Its that time of year. We look back over our shoulder and use the previous 12 months to try and work out what we can expect in the coming 12 months. Sometimes we get it horribly right, such as our prediction of the meteoric rise in ransomware and also that it would start to impact physical systems and lives.
So once again, the question was put to the team at Advent IM, and this is how they answered…
Bold prediction – We will see the first cyber attack on physical assets designed to cause harm driven by ideology – cyber terrorism will finally become a reality. Unprotected physical assets in the IoT are the weak link in the chain for the next 12 months if not more. There will be more not less data breaches and Spring will see a panic around GDPR as many businesses realise they have left too much to do to be genuinely prepared.
Dave Wharton – Principle Consultant:
Like most of us I cannot help thinking GDPR will grab most of the headlines and it will be interesting to see when the first financial penalty will be imposed and whether it will be against a private or public sector organisation.
I also cannot help thinking a major cyber-attack/security breach against a central government dept is overdue (not withstanding Wannacry and the NHS of course. My main prediction though is that nothing new will happen:
• The board will continue to ignore security
• Organisations will still suffer breaches/attacks for stupid reasons
• Citizen personal data will continue to be compromised
The other big thing for next year will of course be Brexit. So I do wonder what will the implications be for data protection and off-shoring . Is it a given that the EU will accept our Data Protection Bill as an adequate interpretation of the GDPR? What hoops might we have to jump through to meet the adequacy requirement or will the UK have to negotiate a EU/US Privacy Shield Framework?
Advent IM Security Consultant:
Insider Threat is paramount, whether with bad intent or by ignorance of good security practices. Increased training with automated tests for staff like simulated phishing/social engineering attacks will probably increase and help to drive the message home but it will still be the biggest challenge for organisations in the quest for cyber health.

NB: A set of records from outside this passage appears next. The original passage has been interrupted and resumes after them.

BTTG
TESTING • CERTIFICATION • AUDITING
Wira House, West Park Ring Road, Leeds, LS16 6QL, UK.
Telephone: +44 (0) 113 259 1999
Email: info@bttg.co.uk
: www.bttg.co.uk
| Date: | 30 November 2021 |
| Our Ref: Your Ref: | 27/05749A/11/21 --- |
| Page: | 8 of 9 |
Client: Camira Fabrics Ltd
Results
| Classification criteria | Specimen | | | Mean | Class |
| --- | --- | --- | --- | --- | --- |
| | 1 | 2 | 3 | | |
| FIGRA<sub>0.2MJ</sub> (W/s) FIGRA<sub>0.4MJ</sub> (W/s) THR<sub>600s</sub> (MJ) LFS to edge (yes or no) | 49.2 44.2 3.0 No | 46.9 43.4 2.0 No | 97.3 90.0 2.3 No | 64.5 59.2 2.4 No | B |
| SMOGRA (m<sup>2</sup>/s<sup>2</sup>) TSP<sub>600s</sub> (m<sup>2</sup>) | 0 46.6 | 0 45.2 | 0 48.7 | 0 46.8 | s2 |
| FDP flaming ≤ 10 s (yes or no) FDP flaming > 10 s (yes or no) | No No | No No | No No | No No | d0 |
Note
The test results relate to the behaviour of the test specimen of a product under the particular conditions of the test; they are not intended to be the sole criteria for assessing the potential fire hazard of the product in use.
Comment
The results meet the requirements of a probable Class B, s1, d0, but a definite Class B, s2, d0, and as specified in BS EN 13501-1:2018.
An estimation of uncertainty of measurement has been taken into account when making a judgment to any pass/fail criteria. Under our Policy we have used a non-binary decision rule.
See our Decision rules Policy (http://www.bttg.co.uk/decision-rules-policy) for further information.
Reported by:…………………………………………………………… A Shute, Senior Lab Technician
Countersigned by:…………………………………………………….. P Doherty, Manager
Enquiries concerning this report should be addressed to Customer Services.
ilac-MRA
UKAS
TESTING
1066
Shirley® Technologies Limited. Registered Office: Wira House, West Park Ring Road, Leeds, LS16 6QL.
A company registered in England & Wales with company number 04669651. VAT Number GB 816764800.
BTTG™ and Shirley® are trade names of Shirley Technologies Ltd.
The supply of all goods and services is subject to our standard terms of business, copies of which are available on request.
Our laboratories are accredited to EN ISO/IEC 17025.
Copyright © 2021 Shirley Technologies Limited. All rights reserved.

Del Brazil – Senior Security Consultant:
There is a distinct lack of understanding and appreciation of the impact that GDPR will bring to the way organisations store, process or capture personal data. This lack of understanding is rife throughout organisations from TLB/MD who may know of GDPR but do not fully appreciated the work required to ensure that their organisation may need to meet the requirements; through to the end processor who regards personal data as important as the daily newspaper and as such treats it in the same manner.

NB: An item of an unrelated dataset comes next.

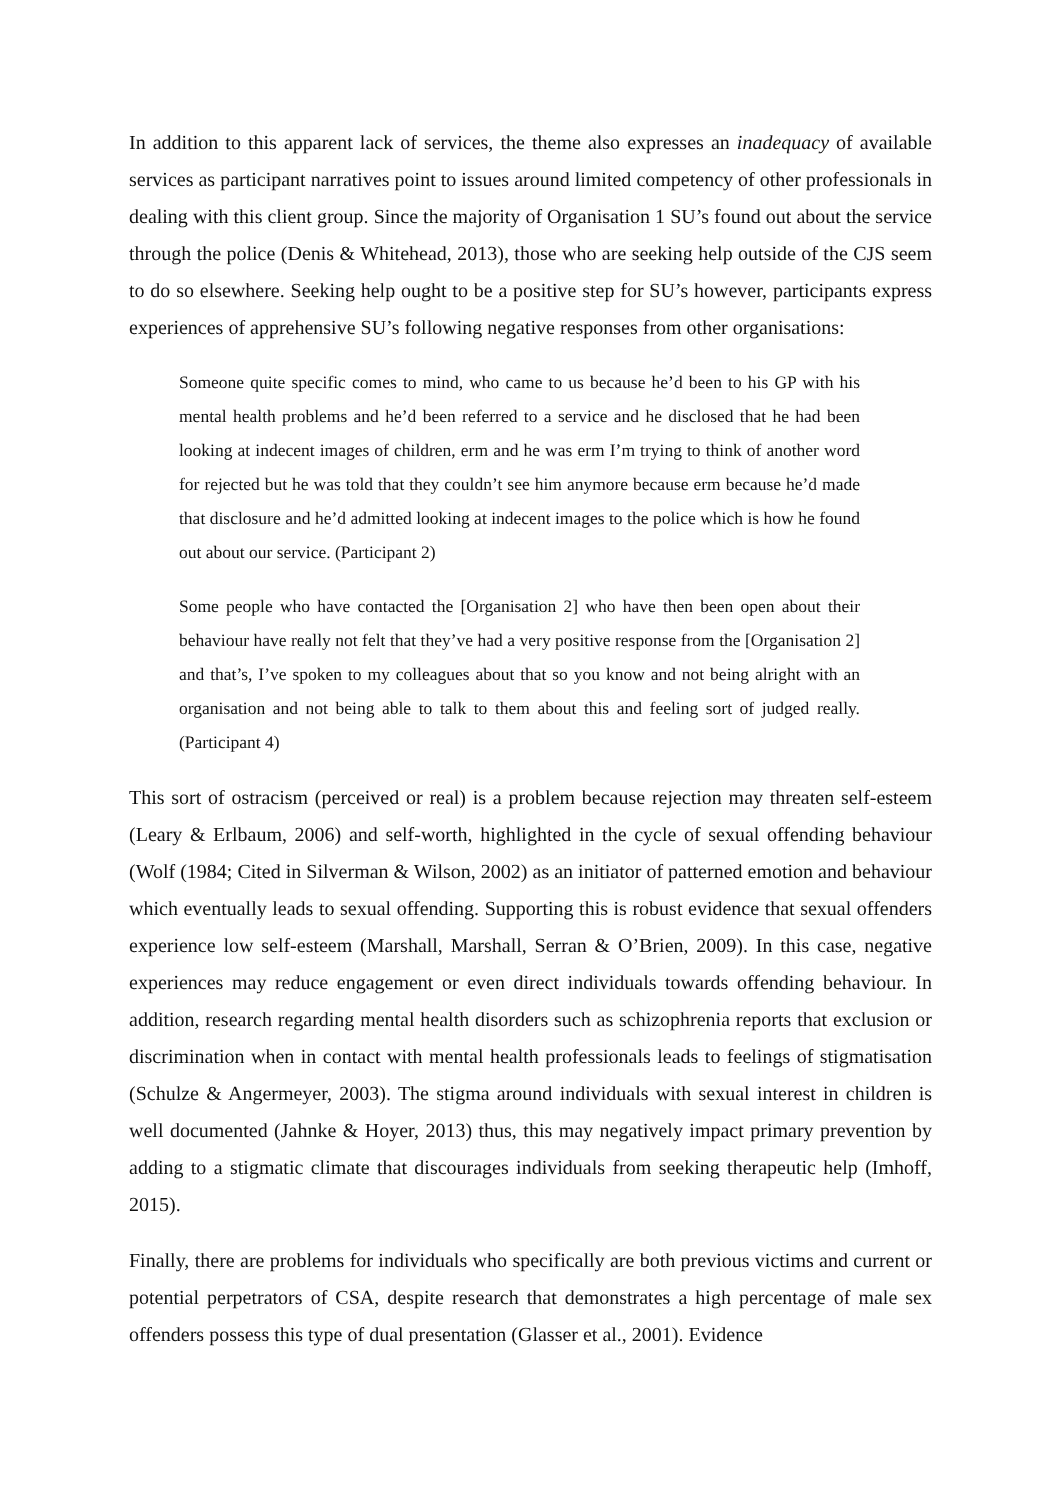In addition to this apparent lack of services, the theme also expresses an inadequacy of available services as participant narratives point to issues around limited competency of other professionals in dealing with this client group. Since the majority of Organisation 1 SU’s found out about the service through the police (Denis & Whitehead, 2013), those who are seeking help outside of the CJS seem to do so elsewhere. Seeking help ought to be a positive step for SU’s however, participants express experiences of apprehensive SU’s following negative responses from other organisations:
Someone quite specific comes to mind, who came to us because he’d been to his GP with his mental health problems and he’d been referred to a service and he disclosed that he had been looking at indecent images of children, erm and he was erm I’m trying to think of another word for rejected but he was told that they couldn’t see him anymore because erm because he’d made that disclosure and he’d admitted looking at indecent images to the police which is how he found out about our service. (Participant 2)
Some people who have contacted the [Organisation 2] who have then been open about their behaviour have really not felt that they’ve had a very positive response from the [Organisation 2] and that’s, I’ve spoken to my colleagues about that so you know and not being alright with an organisation and not being able to talk to them about this and feeling sort of judged really. (Participant 4)
This sort of ostracism (perceived or real) is a problem because rejection may threaten self-esteem (Leary & Erlbaum, 2006) and self-worth, highlighted in the cycle of sexual offending behaviour (Wolf (1984; Cited in Silverman & Wilson, 2002) as an initiator of patterned emotion and behaviour which eventually leads to sexual offending. Supporting this is robust evidence that sexual offenders experience low self-esteem (Marshall, Marshall, Serran & O’Brien, 2009). In this case, negative experiences may reduce engagement or even direct individuals towards offending behaviour. In addition, research regarding mental health disorders such as schizophrenia reports that exclusion or discrimination when in contact with mental health professionals leads to feelings of stigmatisation (Schulze & Angermeyer, 2003). The stigma around individuals with sexual interest in children is well documented (Jahnke & Hoyer, 2013) thus, this may negatively impact primary prevention by adding to a stigmatic climate that discourages individuals from seeking therapeutic help (Imhoff, 2015).
Finally, there are problems for individuals who specifically are both previous victims and current or potential perpetrators of CSA, despite research that demonstrates a high percentage of male sex offenders possess this type of dual presentation (Glasser et al., 2001). Evidence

On a slightly different topic….
As always education and awareness needs to be delivered to the right people in the right places at the right time. A large number of recent security related incidents/breaches have been preventable by simply applying basic security principles i.e. ensure patches are up to date, safe guarding property and monitoring/managing user accounts.
So my prediction is that organisations will continue to be subjected to attacks/breaches irrespective of their business and unless staff are given more training/ awareness there are always going to be breaches. Maybe the only way organisations are going to learn is by being hit with a large fine as it seems to be the only way organisations actually take note when there’s an impact to their profit margins.
Steve Foley – Security Consultant:
GDPR: The myth that there is a ‘period of transition’ will catch many businesses out and some may find themselves on the wrong side of the ICO. Elizabeth Denham was clear that in the case of the UK, monetary penalties are most definitely a last resort and the level of guidance and content they have issued makes it clear they want to see businesses raise their game rather than punish them, But not all nations may feel the same way.
Mark Jones – Senior Security Consultant:
Sometimes it feels like very little has changed in the past 30 years I have been involved with the topic e.g. internal threat actors are the main problem, lack of leadership, training the solution but the first thing to be cut, technology seen as a substitute for proper understanding of the risks etc. Brexit chatter will continue to dominate with EU GDPR taking centre stage for a while and as one of our colleagues pointed out, a successful major cyber terrorism attack on our CNI is well overdue.
Emma Clark – Security Consultant:
Firstly, GDPR as stated by many. There seems to be many organisations confused about what is required from them in terms of GDPR and the protection and management of Personally Identifiable Information. Secondly, in turn, Cloud security (or insecurity). I think there will be more problems that arise as users put more and more data on to the cloud and as it is down to the users to secure the information, I think there will be an influx in breaches. With the introduction of GDPR in May , it is going to be even more important as well to ensure that PII stored in the cloud is properly protected.
Lastly, the insider threat. With more education needed around cyber security with increased requirements in industries through 2018, there may be challenges to provide sufficient training and awareness to keep the threat to a minimum.
I see the continued growth of ransomware with the subset of ransomware as a service driving the overall trend. The fact that some businesses are stockpiling bitcoin to pay ransoms is as depressing as it is frustrating. For as long as they continue to pay ransoms, the impact will be felt by everyone as they fund their own and everyone else’s victimisation and place increased funds in the hands of organised crime. I would hope 2018 is the year that businesses realise this approach is folly and start to plan their own resilience and response in a more comprehensive way that helps drive protection for everyone.